Start of DATA EXTRACTS
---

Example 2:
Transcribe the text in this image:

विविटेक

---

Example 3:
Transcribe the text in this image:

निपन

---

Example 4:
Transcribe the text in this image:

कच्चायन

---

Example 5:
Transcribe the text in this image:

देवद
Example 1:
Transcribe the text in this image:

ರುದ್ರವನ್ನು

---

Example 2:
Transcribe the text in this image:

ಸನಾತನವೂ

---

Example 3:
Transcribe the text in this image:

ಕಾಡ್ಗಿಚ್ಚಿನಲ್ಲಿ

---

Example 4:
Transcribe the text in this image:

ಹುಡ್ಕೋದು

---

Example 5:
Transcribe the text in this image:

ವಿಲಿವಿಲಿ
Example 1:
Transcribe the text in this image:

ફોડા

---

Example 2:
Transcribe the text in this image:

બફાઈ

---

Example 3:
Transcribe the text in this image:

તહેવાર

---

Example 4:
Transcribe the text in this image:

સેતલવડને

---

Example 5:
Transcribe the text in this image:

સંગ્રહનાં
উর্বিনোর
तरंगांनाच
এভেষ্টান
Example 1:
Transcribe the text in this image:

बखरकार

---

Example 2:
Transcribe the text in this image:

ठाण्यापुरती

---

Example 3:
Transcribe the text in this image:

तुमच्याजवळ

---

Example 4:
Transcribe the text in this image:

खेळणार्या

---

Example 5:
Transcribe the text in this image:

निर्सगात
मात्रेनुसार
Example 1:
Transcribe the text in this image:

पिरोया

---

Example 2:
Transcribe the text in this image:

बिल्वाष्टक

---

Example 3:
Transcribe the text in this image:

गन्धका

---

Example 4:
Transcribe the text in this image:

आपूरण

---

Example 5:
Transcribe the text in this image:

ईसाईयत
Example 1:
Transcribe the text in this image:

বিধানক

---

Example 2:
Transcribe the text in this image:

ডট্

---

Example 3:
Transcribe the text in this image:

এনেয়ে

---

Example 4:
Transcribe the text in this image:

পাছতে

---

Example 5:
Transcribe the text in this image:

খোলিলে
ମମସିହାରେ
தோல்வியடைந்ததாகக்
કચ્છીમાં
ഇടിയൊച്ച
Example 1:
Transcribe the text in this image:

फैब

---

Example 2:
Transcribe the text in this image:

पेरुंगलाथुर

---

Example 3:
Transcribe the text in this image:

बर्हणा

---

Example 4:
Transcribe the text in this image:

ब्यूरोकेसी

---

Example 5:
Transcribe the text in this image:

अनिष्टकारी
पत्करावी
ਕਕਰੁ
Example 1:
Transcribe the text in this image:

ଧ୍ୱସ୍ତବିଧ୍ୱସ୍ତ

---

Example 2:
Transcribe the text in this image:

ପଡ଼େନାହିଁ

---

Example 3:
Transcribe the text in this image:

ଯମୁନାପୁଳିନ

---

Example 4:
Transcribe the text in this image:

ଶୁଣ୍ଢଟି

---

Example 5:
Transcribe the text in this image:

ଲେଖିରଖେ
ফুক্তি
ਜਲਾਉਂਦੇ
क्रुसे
End of DATA EXTRACTS
## TASK INSTRUCTIONS
Everything in the data above should be output exactly as it stands.

## REPLY
---

Example 2:
Transcribe the text in this image:

विविटेक

---

Example 3:
Transcribe the text in this image:

निपन

---

Example 4:
Transcribe the text in this image:

कच्चायन

---

Example 5:
Transcribe the text in this image:

देवद
Example 1:
Transcribe the text in this image:

ರುದ್ರವನ್ನು

---

Example 2:
Transcribe the text in this image:

ಸನಾತನವೂ

---

Example 3:
Transcribe the text in this image:

ಕಾಡ್ಗಿಚ್ಚಿನಲ್ಲಿ

---

Example 4:
Transcribe the text in this image:

ಹುಡ್ಕೋದು

---

Example 5:
Transcribe the text in this image:

ವಿಲಿವಿಲಿ
Example 1:
Transcribe the text in this image:

ફોડા

---

Example 2:
Transcribe the text in this image:

બફાઈ

---

Example 3:
Transcribe the text in this image:

તહેવાર

---

Example 4:
Transcribe the text in this image:

સેતલવડને

---

Example 5:
Transcribe the text in this image:

સંગ્રહનાં
উর্বিনোর
तरंगांनाच
এভেষ্টান
Example 1:
Transcribe the text in this image:

बखरकार

---

Example 2:
Transcribe the text in this image:

ठाण्यापुरती

---

Example 3:
Transcribe the text in this image:

तुमच्याजवळ

---

Example 4:
Transcribe the text in this image:

खेळणार्या

---

Example 5:
Transcribe the text in this image:

निर्सगात
मात्रेनुसार
Example 1:
Transcribe the text in this image:

पिरोया

---

Example 2:
Transcribe the text in this image:

बिल्वाष्टक

---

Example 3:
Transcribe the text in this image:

गन्धका

---

Example 4:
Transcribe the text in this image:

आपूरण

---

Example 5:
Transcribe the text in this image:

ईसाईयत
Example 1:
Transcribe the text in this image:

বিধানক

---

Example 2:
Transcribe the text in this image:

ডট্

---

Example 3:
Transcribe the text in this image:

এনেয়ে

---

Example 4:
Transcribe the text in this image:

পাছতে

---

Example 5:
Transcribe the text in this image:

খোলিলে
ମମସିହାରେ
தோல்வியடைந்ததாகக்
કચ્છીમાં
ഇടിയൊച്ച
Example 1:
Transcribe the text in this image:

फैब

---

Example 2:
Transcribe the text in this image:

पेरुंगलाथुर

---

Example 3:
Transcribe the text in this image:

बर्हणा

---

Example 4:
Transcribe the text in this image:

ब्यूरोकेसी

---

Example 5:
Transcribe the text in this image:

अनिष्टकारी
पत्करावी
ਕਕਰੁ
Example 1:
Transcribe the text in this image:

ଧ୍ୱସ୍ତବିଧ୍ୱସ୍ତ

---

Example 2:
Transcribe the text in this image:

ପଡ଼େନାହିଁ

---

Example 3:
Transcribe the text in this image:

ଯମୁନାପୁଳିନ

---

Example 4:
Transcribe the text in this image:

ଶୁଣ୍ଢଟି

---

Example 5:
Transcribe the text in this image:

ଲେଖିରଖେ
ফুক্তি
ਜਲਾਉਂਦੇ
क्रुसे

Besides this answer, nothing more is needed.